Match Group, the parent company of popular dating app Tinder, says it is cutting funding for Web3-related research and development amid disappointing Q2 earnings and the departure of Tinder’s current CEO.
In a letter to shareholders on Tuesday, Match Group CEO Bernard Kim revealed that it will be scaling back its metaverse investments as well as scrapping plans to release an in-app digital currency called Tinder Coins.
The move also comes alongside the resignation of Tinder CEO Renate Nyborg, the company’s first female CEO, who had initially set out plans to introduce the “Tinderverse” after acquiring a video-AI and augmented reality company called Hyperconnect in 2021.
Nyborg had planned for Hyperconnect to further develop its avatar-based “Single Town” experience as a way for Tinder users to meet and interact with one another in virtual spaces in the future.
While Kim did not explicitly state the reasons for Nyborg’s departure, he highlighted that Tinder “has not been able to realize the monetization success that we typically deliver” throughout the past few quarters.
In his letter, Kim said that Match Group would continue to watch the Metaverse space but would prefer to wait for the “appropriate time:”
“I believe a Metaverse dating experience is important to capture the next generation of users [...] However, given uncertainty about the ultimate contours of the Metaverse and what will or won’t work […] I’ve instructed the Hyperconnect team to iterate but not invest heavily in [the] Metaverse at this time.”

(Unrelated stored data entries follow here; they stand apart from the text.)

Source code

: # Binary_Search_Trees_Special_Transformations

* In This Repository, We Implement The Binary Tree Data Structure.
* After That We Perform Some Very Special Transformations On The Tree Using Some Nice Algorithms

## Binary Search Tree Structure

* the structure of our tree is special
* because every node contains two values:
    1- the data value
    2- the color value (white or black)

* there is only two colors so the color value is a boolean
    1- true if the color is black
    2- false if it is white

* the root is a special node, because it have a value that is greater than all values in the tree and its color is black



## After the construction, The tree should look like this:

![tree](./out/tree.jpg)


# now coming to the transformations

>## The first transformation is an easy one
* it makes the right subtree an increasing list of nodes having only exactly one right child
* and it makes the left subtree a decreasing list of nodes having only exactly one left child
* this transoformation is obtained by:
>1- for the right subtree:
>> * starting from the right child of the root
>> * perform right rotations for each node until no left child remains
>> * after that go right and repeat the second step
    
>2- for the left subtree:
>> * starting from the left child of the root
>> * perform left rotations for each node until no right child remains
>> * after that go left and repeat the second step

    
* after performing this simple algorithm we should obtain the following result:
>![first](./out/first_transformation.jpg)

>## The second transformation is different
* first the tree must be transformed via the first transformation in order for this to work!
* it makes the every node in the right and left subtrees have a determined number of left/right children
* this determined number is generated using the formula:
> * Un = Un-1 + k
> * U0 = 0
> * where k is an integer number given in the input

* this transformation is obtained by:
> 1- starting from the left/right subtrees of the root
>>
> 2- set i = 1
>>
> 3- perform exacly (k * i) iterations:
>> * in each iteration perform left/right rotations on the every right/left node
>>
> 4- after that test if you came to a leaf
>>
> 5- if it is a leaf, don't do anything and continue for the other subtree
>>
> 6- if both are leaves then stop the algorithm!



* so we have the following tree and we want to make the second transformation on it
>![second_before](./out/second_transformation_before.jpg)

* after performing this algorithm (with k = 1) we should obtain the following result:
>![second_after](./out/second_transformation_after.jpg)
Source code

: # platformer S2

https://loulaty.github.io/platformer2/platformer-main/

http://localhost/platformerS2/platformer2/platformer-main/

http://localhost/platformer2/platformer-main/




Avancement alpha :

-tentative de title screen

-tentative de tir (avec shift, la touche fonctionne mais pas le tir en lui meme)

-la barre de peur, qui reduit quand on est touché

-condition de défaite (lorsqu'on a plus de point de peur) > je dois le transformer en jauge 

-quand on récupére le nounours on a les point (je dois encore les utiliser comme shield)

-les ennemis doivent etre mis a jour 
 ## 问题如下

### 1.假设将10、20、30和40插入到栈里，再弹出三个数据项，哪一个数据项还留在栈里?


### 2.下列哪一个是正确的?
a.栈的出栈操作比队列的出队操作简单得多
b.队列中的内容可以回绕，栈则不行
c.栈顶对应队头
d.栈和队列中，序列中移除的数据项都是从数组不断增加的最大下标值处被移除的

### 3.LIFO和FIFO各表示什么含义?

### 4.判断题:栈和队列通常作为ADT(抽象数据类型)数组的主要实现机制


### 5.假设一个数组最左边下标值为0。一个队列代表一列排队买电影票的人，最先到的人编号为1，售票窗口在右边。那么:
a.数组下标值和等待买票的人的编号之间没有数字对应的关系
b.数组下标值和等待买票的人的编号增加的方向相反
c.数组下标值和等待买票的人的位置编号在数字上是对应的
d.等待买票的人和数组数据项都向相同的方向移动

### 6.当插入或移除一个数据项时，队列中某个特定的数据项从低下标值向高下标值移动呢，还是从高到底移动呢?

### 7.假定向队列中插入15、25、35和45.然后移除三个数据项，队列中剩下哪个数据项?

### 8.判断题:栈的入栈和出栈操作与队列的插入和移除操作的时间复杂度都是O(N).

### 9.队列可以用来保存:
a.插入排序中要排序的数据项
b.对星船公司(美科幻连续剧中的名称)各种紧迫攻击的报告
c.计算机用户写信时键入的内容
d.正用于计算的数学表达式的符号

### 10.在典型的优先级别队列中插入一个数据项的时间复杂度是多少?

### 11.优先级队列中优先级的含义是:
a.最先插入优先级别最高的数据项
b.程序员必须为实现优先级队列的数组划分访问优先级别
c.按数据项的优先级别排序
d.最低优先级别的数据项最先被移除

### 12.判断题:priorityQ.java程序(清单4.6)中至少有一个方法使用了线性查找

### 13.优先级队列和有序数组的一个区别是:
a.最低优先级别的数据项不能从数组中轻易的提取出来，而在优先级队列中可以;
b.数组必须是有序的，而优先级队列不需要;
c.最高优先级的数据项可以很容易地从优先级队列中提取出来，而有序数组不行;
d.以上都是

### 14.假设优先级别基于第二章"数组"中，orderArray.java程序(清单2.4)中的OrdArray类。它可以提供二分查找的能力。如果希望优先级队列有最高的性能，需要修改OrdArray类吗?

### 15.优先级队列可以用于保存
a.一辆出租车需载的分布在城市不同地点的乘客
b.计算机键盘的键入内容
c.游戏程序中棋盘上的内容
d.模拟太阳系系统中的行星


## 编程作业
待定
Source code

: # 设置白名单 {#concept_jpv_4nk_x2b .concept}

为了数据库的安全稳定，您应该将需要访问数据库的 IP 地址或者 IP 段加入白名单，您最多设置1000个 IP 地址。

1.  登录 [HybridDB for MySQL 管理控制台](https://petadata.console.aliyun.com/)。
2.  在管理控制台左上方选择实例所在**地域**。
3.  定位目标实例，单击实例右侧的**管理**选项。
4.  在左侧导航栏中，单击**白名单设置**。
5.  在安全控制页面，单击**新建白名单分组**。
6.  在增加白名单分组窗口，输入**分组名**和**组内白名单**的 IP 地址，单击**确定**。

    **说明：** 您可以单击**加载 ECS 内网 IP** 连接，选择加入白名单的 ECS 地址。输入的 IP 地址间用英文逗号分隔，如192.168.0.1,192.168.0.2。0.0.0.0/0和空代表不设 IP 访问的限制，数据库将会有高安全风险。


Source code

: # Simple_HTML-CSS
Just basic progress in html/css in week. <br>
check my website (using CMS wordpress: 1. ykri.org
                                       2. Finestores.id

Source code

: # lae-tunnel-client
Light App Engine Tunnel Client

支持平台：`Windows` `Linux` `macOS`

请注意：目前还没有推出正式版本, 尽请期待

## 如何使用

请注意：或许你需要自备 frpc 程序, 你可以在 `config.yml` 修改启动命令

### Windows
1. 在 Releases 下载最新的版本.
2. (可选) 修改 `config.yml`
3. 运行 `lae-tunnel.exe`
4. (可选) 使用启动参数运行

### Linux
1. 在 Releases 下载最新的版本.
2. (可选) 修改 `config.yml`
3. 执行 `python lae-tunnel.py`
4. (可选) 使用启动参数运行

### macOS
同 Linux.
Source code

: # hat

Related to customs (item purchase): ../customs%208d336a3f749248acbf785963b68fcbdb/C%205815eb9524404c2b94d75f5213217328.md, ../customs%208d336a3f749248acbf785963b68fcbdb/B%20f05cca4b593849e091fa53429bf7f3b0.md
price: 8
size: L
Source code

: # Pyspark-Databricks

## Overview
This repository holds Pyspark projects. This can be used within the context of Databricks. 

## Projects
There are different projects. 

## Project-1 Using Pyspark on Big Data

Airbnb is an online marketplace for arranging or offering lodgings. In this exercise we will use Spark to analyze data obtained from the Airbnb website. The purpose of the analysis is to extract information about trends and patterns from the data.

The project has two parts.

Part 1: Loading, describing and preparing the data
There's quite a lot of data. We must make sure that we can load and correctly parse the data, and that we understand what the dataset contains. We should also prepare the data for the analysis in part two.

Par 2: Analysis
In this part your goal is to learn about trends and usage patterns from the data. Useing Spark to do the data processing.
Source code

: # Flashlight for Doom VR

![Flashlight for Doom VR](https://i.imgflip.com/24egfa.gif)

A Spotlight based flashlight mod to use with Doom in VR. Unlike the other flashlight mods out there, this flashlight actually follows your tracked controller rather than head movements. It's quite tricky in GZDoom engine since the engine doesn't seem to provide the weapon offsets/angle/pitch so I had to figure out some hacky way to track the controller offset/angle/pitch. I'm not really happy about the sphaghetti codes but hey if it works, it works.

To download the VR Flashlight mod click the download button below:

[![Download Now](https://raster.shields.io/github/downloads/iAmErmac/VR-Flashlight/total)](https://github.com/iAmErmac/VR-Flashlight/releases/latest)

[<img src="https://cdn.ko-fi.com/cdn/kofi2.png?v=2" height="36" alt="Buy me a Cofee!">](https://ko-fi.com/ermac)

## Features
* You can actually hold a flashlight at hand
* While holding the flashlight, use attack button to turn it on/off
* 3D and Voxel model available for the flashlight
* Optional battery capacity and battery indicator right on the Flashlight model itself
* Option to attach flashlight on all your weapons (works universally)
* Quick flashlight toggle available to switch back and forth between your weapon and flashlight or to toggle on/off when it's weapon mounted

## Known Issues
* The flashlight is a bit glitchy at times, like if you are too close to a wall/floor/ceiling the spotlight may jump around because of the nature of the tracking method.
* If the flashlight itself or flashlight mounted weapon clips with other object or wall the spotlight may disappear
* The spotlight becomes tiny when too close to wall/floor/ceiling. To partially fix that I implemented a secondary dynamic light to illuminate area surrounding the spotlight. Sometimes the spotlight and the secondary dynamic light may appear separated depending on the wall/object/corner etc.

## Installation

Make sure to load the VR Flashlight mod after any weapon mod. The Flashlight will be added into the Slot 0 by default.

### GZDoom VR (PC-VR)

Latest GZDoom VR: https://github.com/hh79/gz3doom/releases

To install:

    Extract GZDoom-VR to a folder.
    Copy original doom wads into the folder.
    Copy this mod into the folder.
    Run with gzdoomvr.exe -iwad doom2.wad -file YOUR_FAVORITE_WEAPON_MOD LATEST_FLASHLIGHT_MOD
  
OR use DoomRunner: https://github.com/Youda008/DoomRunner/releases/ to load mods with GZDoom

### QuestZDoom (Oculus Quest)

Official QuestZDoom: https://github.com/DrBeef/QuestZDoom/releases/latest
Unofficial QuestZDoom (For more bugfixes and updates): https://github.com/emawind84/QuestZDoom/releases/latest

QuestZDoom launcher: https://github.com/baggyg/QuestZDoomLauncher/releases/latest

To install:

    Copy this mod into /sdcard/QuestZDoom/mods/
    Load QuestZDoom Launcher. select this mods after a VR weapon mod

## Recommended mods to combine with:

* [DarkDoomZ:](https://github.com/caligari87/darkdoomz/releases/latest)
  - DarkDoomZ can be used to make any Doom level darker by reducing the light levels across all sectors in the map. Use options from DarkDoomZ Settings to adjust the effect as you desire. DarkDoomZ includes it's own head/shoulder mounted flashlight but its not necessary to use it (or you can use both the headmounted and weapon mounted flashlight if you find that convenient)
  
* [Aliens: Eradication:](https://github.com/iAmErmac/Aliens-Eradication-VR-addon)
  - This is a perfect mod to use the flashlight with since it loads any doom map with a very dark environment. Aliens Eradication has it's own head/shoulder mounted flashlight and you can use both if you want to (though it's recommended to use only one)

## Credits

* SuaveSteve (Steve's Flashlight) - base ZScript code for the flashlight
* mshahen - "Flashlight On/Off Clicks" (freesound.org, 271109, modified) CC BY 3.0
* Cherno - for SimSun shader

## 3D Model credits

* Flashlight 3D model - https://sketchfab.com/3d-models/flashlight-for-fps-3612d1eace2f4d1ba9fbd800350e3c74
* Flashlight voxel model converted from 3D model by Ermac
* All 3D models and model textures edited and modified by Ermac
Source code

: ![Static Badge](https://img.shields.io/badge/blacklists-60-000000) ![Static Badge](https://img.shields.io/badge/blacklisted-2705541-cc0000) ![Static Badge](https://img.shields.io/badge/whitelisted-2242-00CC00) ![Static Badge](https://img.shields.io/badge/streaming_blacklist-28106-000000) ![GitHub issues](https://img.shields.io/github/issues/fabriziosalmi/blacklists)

Kim went on to disclose that plans to release an in-app digital currency, Tinder Coins, had also been scrapped due to “mixed results” from testing:
“After seeing mixed results from testing Tinder Coins, we’ve decided to take a step back and re-examine that initiative so that it can more effectively contribute to Tinder’s revenue.”
“We also intend to do more thinking about virtual goods to ensure that they can be a real driver for Tinder’s next leg of growth and help us unlock the untapped power users on the platform,” he added.
“We’ll continue to evaluate this space carefully, and we will consider moving forward at the appropriate time when we have more clarity on the overall opportunity and feel we have a service that is well-positioned to succeed.”
The company reported a 12% year-on-year growth in total revenue in Q2 2022, reaching $795 million, alongside a $10 million operating loss due to impairments relating to its Hyperconnect acquisition.
Match Group stock is down 11.39% over the last five days to $63.24 at the time of writing.